3. Ignoring Mid-Level Employees Breeds Silent Collapse
Another serious consequence is the disruption of balance with mid-level employees. When new graduates receive better treatment than those with years of experience and loyalty, internal discord is inevitable. The organization’s vital, invisible currents—trust, acceptance, and mutual understanding—begin to stagnate. Core employees quietly exit. And even high-paid newcomers, left without mentorship or support, soon follow. What remains is a hollowed-out structure and unsustainable payroll costs.
4. What Should SMEs Do?
The answer is simple: Stop competing with the giants. Play your own game. Only a few companies can afford ¥300,000 or ¥400,000 starting salaries. There’s no shame in hiring people who didn’t land those elite positions. In fact, employees who accept a reasonable offer and still choose your company are more likely to stay. That’s where the strength and sincerity of SMEs lies.

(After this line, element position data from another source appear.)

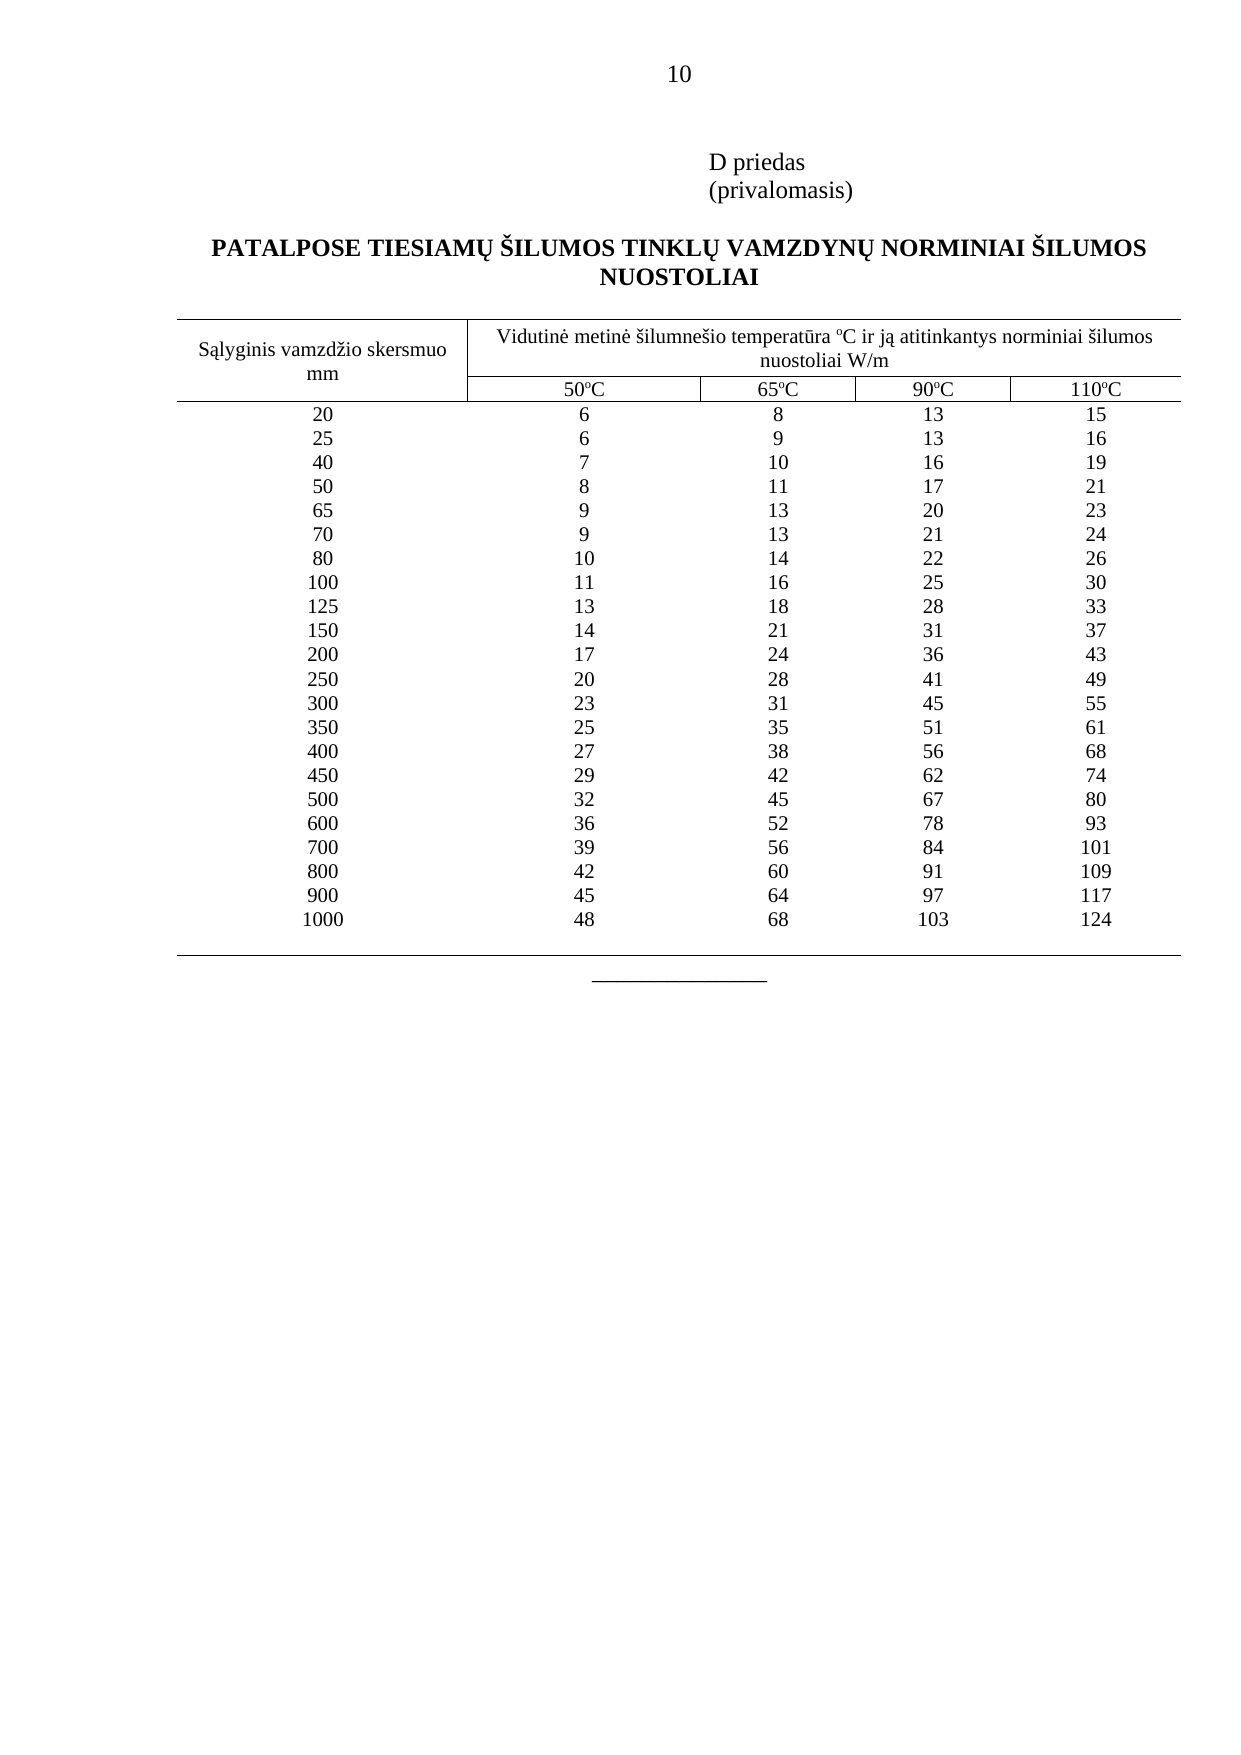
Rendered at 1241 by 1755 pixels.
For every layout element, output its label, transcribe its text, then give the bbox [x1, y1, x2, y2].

table_cell 97 [856, 883, 1011, 907]
table_cell 38 [700, 739, 856, 763]
table_cell 109 [1011, 859, 1181, 883]
table_cell 28 [700, 666, 856, 691]
table_cell 52 [700, 811, 856, 835]
table_cell 22 [856, 546, 1011, 570]
table_cell 74 [1011, 763, 1181, 787]
table_cell 1000 [177, 907, 468, 931]
table_cell 13 [700, 498, 856, 522]
table_cell 14 [700, 546, 856, 570]
table_cell 13 [700, 522, 856, 546]
table_cell 13 [856, 402, 1011, 426]
table_cell 11 [700, 474, 856, 498]
table_cell 78 [856, 811, 1011, 835]
table_cell 60 [700, 859, 856, 883]
table_cell 103 [856, 907, 1011, 931]
table_cell 16 [1011, 426, 1181, 450]
table_cell 33 [1011, 594, 1181, 618]
table_cell 23 [1011, 498, 1181, 522]
table_cell 300 [177, 691, 468, 714]
table_cell 9 [468, 522, 700, 546]
table_cell 350 [177, 715, 468, 739]
table_cell 80 [177, 546, 468, 570]
table_cell 9 [468, 498, 700, 522]
table_cell 20 [856, 498, 1011, 522]
table_cell 20 [468, 666, 700, 691]
table_cell 800 [177, 859, 468, 883]
table_cell 30 [1011, 570, 1181, 594]
table_cell 13 [468, 594, 700, 618]
table_cell 24 [700, 643, 856, 666]
table_cell 36 [856, 643, 1011, 666]
text ______________ [177, 956, 1181, 985]
table_cell 80 [1011, 787, 1181, 811]
table_cell 24 [1011, 522, 1181, 546]
table_cell 9 [700, 426, 856, 450]
table_cell 250 [177, 666, 468, 691]
table_cell 17 [468, 643, 700, 666]
table_cell 21 [1011, 474, 1181, 498]
table_cell 100 [177, 570, 468, 594]
table_cell 10 [700, 450, 856, 474]
table_cell 84 [856, 835, 1011, 859]
table_cell 56 [856, 739, 1011, 763]
table_cell 21 [700, 618, 856, 642]
table_cell 41 [856, 666, 1011, 691]
table_cell 68 [700, 907, 856, 931]
table_cell 35 [700, 715, 856, 739]
table_cell 200 [177, 643, 468, 666]
table_cell [700, 931, 856, 955]
table_cell [468, 931, 700, 955]
table_cell 36 [468, 811, 700, 835]
table_cell 45 [856, 691, 1011, 714]
table_cell 70 [177, 522, 468, 546]
table_cell 11 [468, 570, 700, 594]
table_cell 8 [468, 474, 700, 498]
table_cell 61 [1011, 715, 1181, 739]
table_cell 400 [177, 739, 468, 763]
table_cell 600 [177, 811, 468, 835]
table_cell 150 [177, 618, 468, 642]
table_cell 31 [700, 691, 856, 714]
table_cell 6 [468, 426, 700, 450]
table_cell 55 [1011, 691, 1181, 714]
table_cell 26 [1011, 546, 1181, 570]
table_cell 13 [856, 426, 1011, 450]
table_cell 19 [1011, 450, 1181, 474]
table_header Vidutinė metinė šilumnešio temperatūra oC ir ją atitinkantys norminiai šilumos nuostoliai W/m [468, 320, 1181, 376]
table_cell 110oC [1011, 377, 1181, 401]
table_cell 25 [177, 426, 468, 450]
text D priedas [177, 147, 1181, 176]
table_cell 51 [856, 715, 1011, 739]
table_cell 17 [856, 474, 1011, 498]
table_cell 8 [700, 402, 856, 426]
table_cell [177, 931, 468, 955]
table_cell 90oC [856, 377, 1010, 401]
table_cell 56 [700, 835, 856, 859]
text (privalomasis) [177, 176, 1181, 204]
table_cell 50 [177, 474, 468, 498]
table_cell 900 [177, 883, 468, 907]
table_cell 42 [468, 859, 700, 883]
table_cell 125 [177, 594, 468, 618]
table_cell 39 [468, 835, 700, 859]
text PATALPOSE TIESIAMŲ ŠILUMOS TINKLŲ VAMZDYNŲ NORMINIAI ŠILUMOS NUOSTOLIAI [177, 233, 1181, 291]
table_cell 65 [177, 498, 468, 522]
table_cell 117 [1011, 883, 1181, 907]
table_cell 21 [856, 522, 1011, 546]
table_cell 101 [1011, 835, 1181, 859]
table_cell [1011, 931, 1181, 955]
table_cell 31 [856, 618, 1011, 642]
table_cell 50oC [468, 377, 700, 401]
table_cell 29 [468, 763, 700, 787]
table_cell 16 [700, 570, 856, 594]
table_cell 27 [468, 739, 700, 763]
table_cell 14 [468, 618, 700, 642]
table_cell 15 [1011, 402, 1181, 426]
table_cell [856, 931, 1011, 955]
table_header Sąlyginis vamzdžio skersmuo mm [177, 320, 467, 401]
table_cell 32 [468, 787, 700, 811]
table_cell 91 [856, 859, 1011, 883]
table_cell 49 [1011, 666, 1181, 691]
table_cell 67 [856, 787, 1011, 811]
table_cell 10 [468, 546, 700, 570]
table_cell 93 [1011, 811, 1181, 835]
table_cell 20 [177, 402, 468, 426]
table_cell 65oC [701, 377, 855, 401]
table_cell 68 [1011, 739, 1181, 763]
table_cell 124 [1011, 907, 1181, 931]
table_cell 450 [177, 763, 468, 787]
table_cell 48 [468, 907, 700, 931]
table_cell 28 [856, 594, 1011, 618]
table_cell 45 [468, 883, 700, 907]
table_cell 25 [468, 715, 700, 739]
table_cell 45 [700, 787, 856, 811]
table_cell 42 [700, 763, 856, 787]
table_cell 500 [177, 787, 468, 811]
table_cell 40 [177, 450, 468, 474]
table_cell 6 [468, 402, 700, 426]
table_cell 64 [700, 883, 856, 907]
table_cell 16 [856, 450, 1011, 474]
table_cell 23 [468, 691, 700, 714]
table_cell 37 [1011, 618, 1181, 642]
table_cell 62 [856, 763, 1011, 787]
table_cell 7 [468, 450, 700, 474]
table_cell 700 [177, 835, 468, 859]
table_cell 18 [700, 594, 856, 618]
table_cell 43 [1011, 643, 1181, 666]
table_cell 25 [856, 570, 1011, 594]
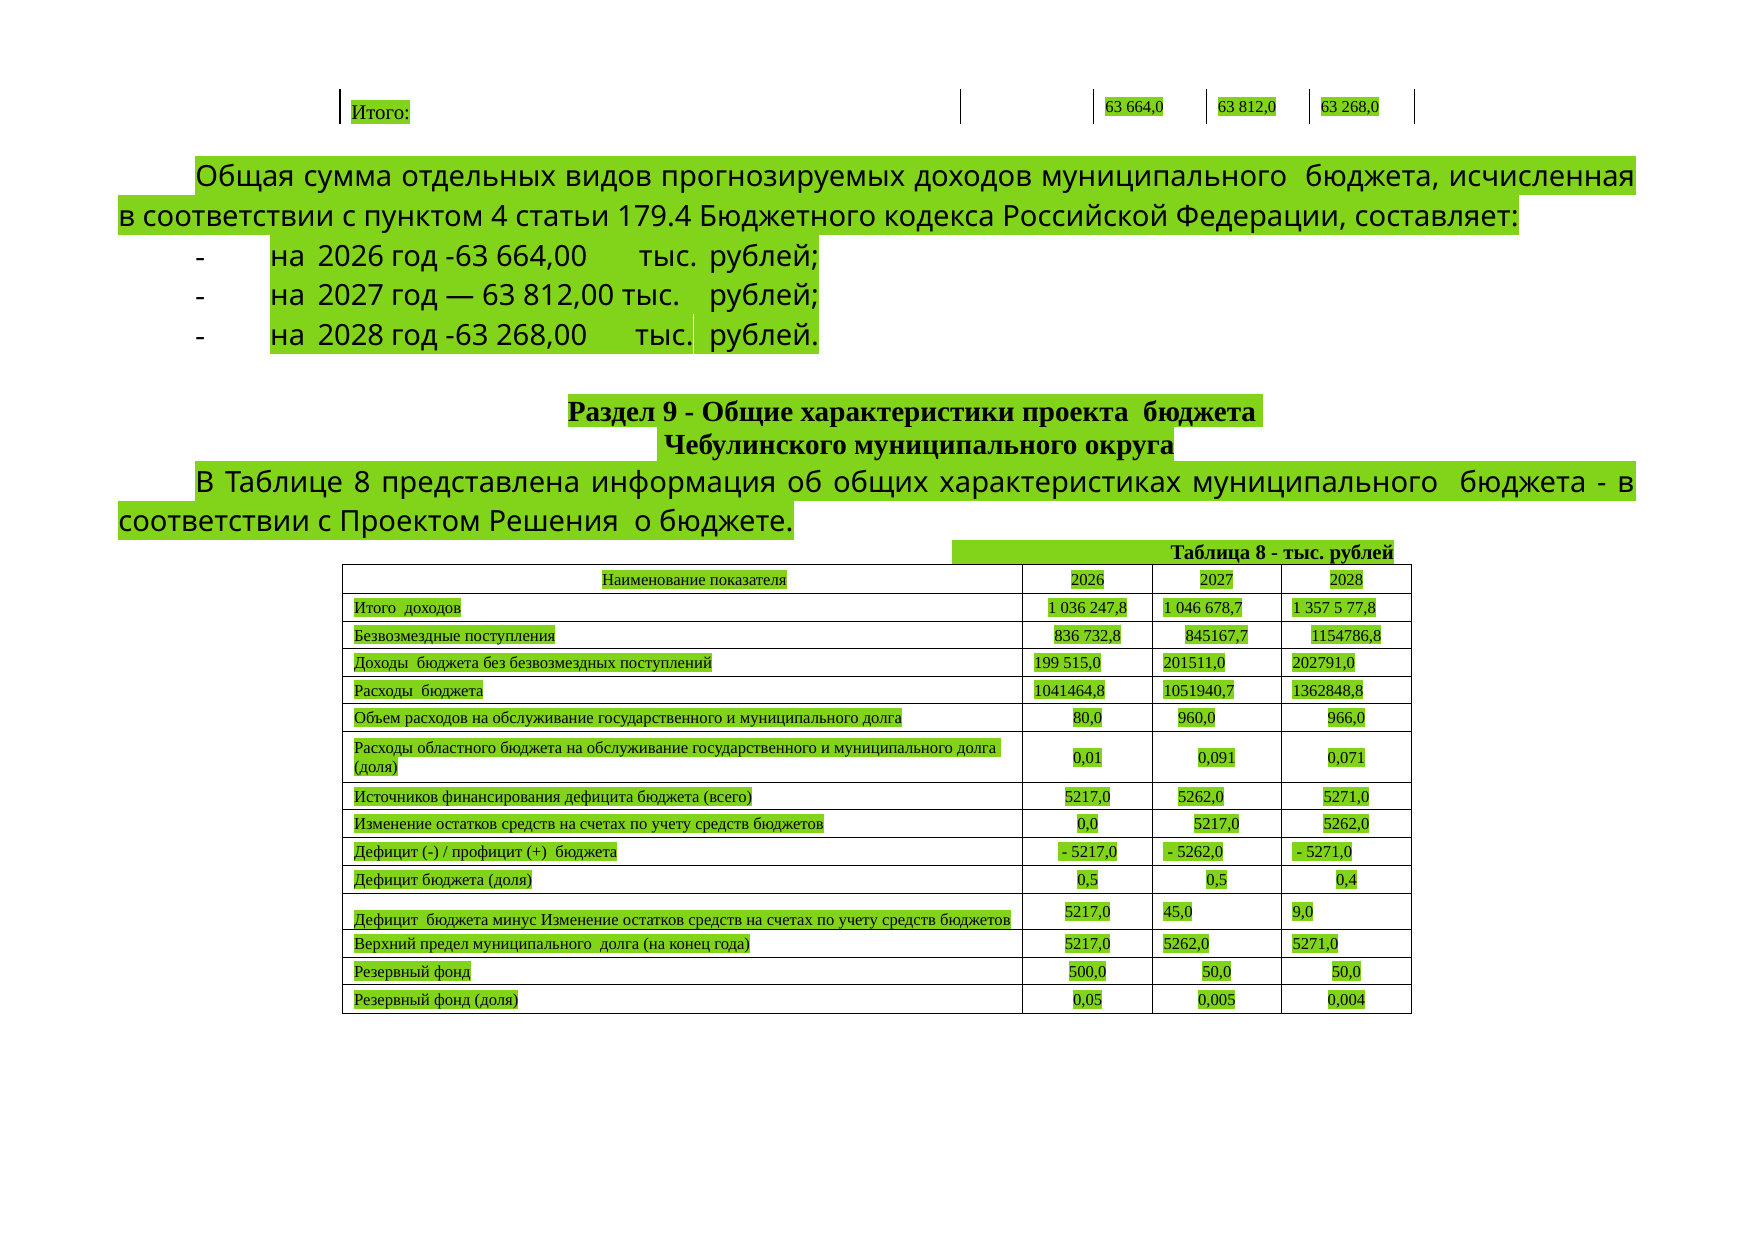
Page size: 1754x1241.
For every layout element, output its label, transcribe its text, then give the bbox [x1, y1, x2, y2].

5. Mid-Level Staff Are the Cornerstone
For SMEs, the true backbone is mid-level employees. They carry the culture, understand customers, and know how to run the operation. If you don’t protect them, you’re protecting nothing. Even when improving new hire conditions, mid-career staff must also be compensated accordingly. Ignoring them drives out your most trustworthy people.
6. Real Strength Is in Developing What You Have
Corporate strength isn’t defined by the “best hires you can get today,” but by how you nurture and empower those already with you. That steady investment is what gradually builds true value.
It’s like soccer: a J3 league team isn’t signing Messi. But by training current players and building reputation, they can one day rise to J1 and attract stars.
7. What’s Really Being Tested Is Philosophy
You can’t simply raise salaries and expect lasting impact. Once you increase pay, there’s no turning back. That decision requires a full reevaluation of your company’s structure—pay systems, career paths, development plans, and cultural narrative. Without these, a higher salary is just a number. People won’t stay.
8. Conclusion: Face Reality and Build on What You Have
So long as SMEs are caught chasing illusions, they’ll fail to build meaningful retention or loyalty. Imitating big firms won’t work. Success lies in accepting your company’s reality and crafting your own winning strategy.
Who are you hiring?
What values do you want to share?
How do you ensure people stay and culture survives?
Companies that face these questions directly—not those who ask “how much can we pay?”—are the ones that will survive and grow in the years to come.